Carthage was notorious to its neighbors for child sacrifice. Plutarch (ca. 46120 AD) mentions the
practice, as do Tertullian, Orosius and Diodorus Siculus. However,Livy and Polybius do not. The Hebrew
Bible also mentions what appears to be child sacrifice practiced at a place called the Tophet ("roasting
place") by the Canaanites, ancestors of the Carthaginians, and by some Israelites.
Some of these sources suggest that babies were roasted to death on a heated bronze statue. According
to Diodorus Siculus, "There was in their city a bronze image of Cronus extending its hands, palms up and
sloping toward the ground, so that each of the children when placed thereon rolled down and fell into a
sort of gaping pit filled with fire."(Bib. Hist. 20.14.6)
Sites within Carthage and other Phoenician centers revealed the remains of infants and children in large
numbers; some historians[citation needed] interpret this as evidence for frequent and prominent child
sacrifice to the god Baal-hamon.
The accuracy of such stories is disputed by some modern historians and archaeologists.[13] At Carthage,
a large cemetery exists that combines the bodies of both very young children and small animals, and
those who argue in favor of child sacrifice have argued that if the animals were sacrificed then so too were
the children.[14] However, recent archaeological work has produced a detailed breakdown of the age of
the buried children and based on this, and especially on the presence of pre natal individuals - that is still
births, it is also argued that this site is consistent with the burial of children who had died from natural
causes in a society that had a high infant mortality rate - as Carthage is assumed to have been. I.e. this
data supports the view that Tophets were cemeteries for those who died shortly before or after birth,
regardless of the cause.[14]
Greek, Roman and Israelite writers refer to Phoenician child sacrifice. However, some historians have
disputed this interpretation, suggesting instead that these were resting places for children miscarried or
who died in infancy.[citation needed]Skeptics suggest that the bodies of children found in Carthaginian and
Phoenician cemeteries were merely the cremated remains of children that died naturally.[15]Sergio
Ribichini has argued that the Tophet was "a child necropolis designed to receive the remains of infants
who had died prematurely of sickness or other natural causes, and who for this reason were "offered" to
specific deities and buried in a place different from the one reserved for the ordinary dead".[16] The few
Carthaginian texts which have survived make absolutely no mention of child sacrifice, though most of
them pertain to matters entirely unrelated to religion, such as the practice of agriculture.[citation needed]

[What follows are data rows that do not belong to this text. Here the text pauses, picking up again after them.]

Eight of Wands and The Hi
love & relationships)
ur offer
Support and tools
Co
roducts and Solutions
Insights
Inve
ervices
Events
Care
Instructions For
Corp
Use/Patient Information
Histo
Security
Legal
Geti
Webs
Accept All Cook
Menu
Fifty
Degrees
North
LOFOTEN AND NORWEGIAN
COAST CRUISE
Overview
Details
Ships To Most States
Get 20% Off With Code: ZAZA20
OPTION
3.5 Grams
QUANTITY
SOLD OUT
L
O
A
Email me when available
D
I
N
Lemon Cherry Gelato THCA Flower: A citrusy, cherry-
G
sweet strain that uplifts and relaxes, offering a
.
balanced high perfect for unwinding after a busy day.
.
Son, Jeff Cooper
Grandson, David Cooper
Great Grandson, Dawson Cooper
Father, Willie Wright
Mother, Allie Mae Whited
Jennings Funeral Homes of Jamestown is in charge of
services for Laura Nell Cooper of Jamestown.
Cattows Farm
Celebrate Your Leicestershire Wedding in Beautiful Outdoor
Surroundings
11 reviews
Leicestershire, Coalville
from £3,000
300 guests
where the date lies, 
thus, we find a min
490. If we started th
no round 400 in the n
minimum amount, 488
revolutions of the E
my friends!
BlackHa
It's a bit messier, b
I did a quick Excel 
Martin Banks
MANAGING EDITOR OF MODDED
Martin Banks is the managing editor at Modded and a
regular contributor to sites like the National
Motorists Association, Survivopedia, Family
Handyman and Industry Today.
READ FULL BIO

According to Stager and Wolff, in 1984, there was a consensus among scholars that Carthaginian children
were sacrificed by their parents, who would make a vow to kill the next child if the gods would grant them
a favor: for instance that their shipment of goods were to arrive safely in a foreign port.[17] They placed
their children alive in the arms of a bronze statue of:

the lady Tanit ... . The hands of the statue extended over a brazier into which the child fell
once the flames had caused the limbs to contract and its mouth to open ... . The child was
alive and conscious when burned ... Philo specified that the sacrificed child was bestloved.[18]

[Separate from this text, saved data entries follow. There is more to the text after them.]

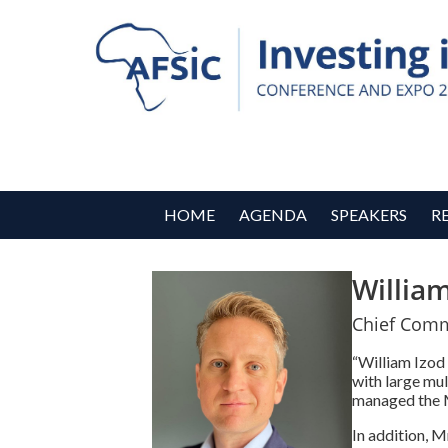
HOME
AGENDA
SPEAKERS
R
Willia
Chief Comme
“William Izod
with large mu
managed the M
In addition, 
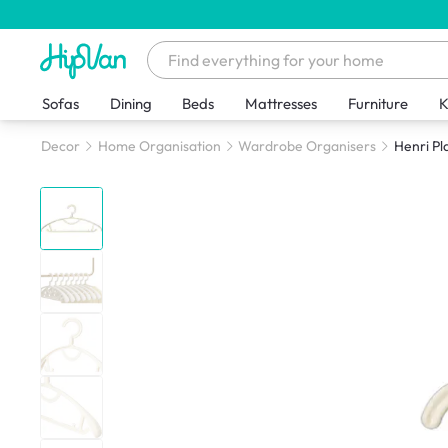
Sofas
Dining
Beds
Mattresses
Furniture
K
Decor
Home Organisation
Wardrobe Organisers
Henri Pl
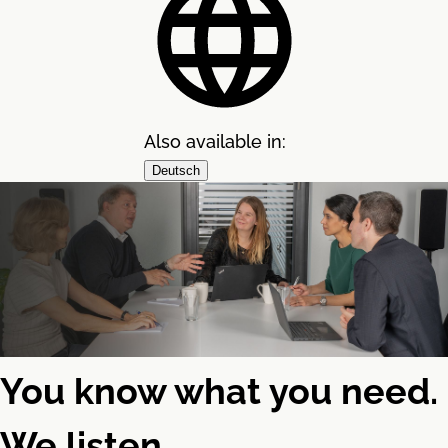
Also available in:
Deutsch
You know what you need.
We listen.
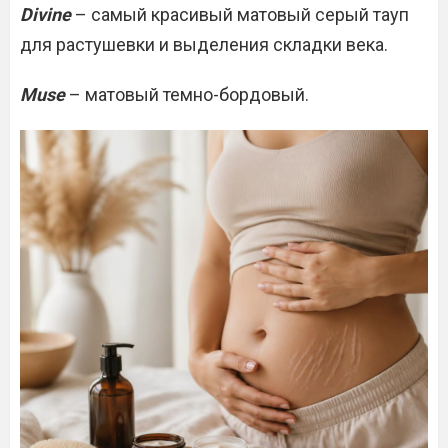
Divine
– самый красивый матовый серый тауп
для растушевки и выделения складки века.
Muse
– матовый темно-бордовый.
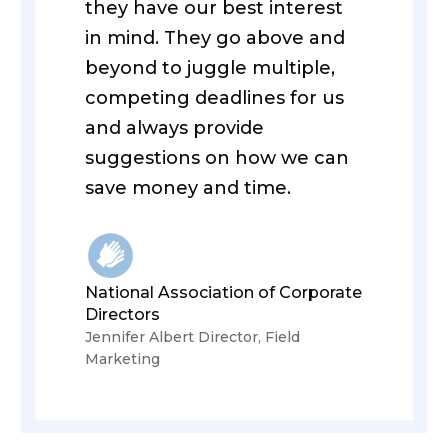
they have our best interest
in mind. They go above and
beyond to juggle multiple,
competing deadlines for us
and always provide
suggestions on how we can
save money and time.
National Association of Corporate
Directors
Jennifer Albert Director, Field
Marketing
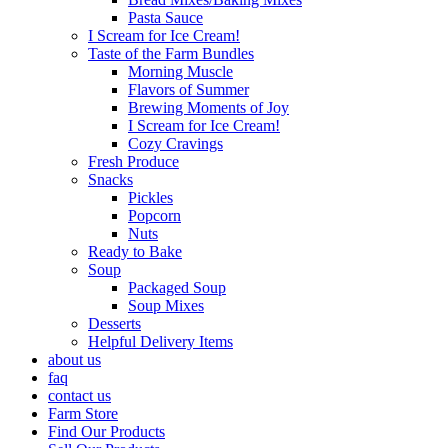
Pasta Sauce
I Scream for Ice Cream!
Taste of the Farm Bundles
Morning Muscle
Flavors of Summer
Brewing Moments of Joy
I Scream for Ice Cream!
Cozy Cravings
Fresh Produce
Snacks
Pickles
Popcorn
Nuts
Ready to Bake
Soup
Packaged Soup
Soup Mixes
Desserts
Helpful Delivery Items
about us
faq
contact us
Farm Store
Find Our Products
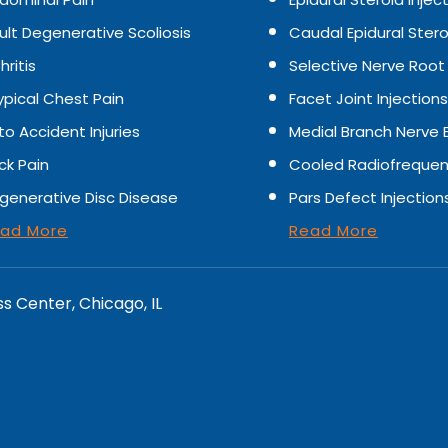
ult Degenerative Scoliosis
Caudal Epidural Stero
hritis
Selective Nerve Root
ypical Chest Pain
Facet Joint Injections
to Accident Injuries
Medial Branch Nerve 
ck Pain
Cooled Radiofrequen
generative Disc Disease
Pars Defect Injection
ad More
Read More
ss Center, Chicago, IL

Later commentators have compared the accounts of child sacrifice in the Old Testament with similar ones

from Greek and Latin sources speaking of the offering of children by fire as sacrifices in the Punic city
of Carthage, which was a Phoenician colony. Cleitarchus, Diodorus Siculus and Plutarch all mention
burning of children as an offering to Cronus or Saturn, that is to Ba'al Hammon, the chief god of Carthage
(see Interpretatio graeca for clarification). Issues and practices relating to Moloch and child sacrifice may
also have been created for negative effect[citation needed]. Some scholars think that after the Romans finally
defeated Carthage and totally destroyed the city, they engaged in post-war propaganda to make their
archenemies seem cruel and less civilized[citation needed]. The topic of whether Phoenician child sacrifice
was real or a myth continues to be discussed in academic circles.[19][20]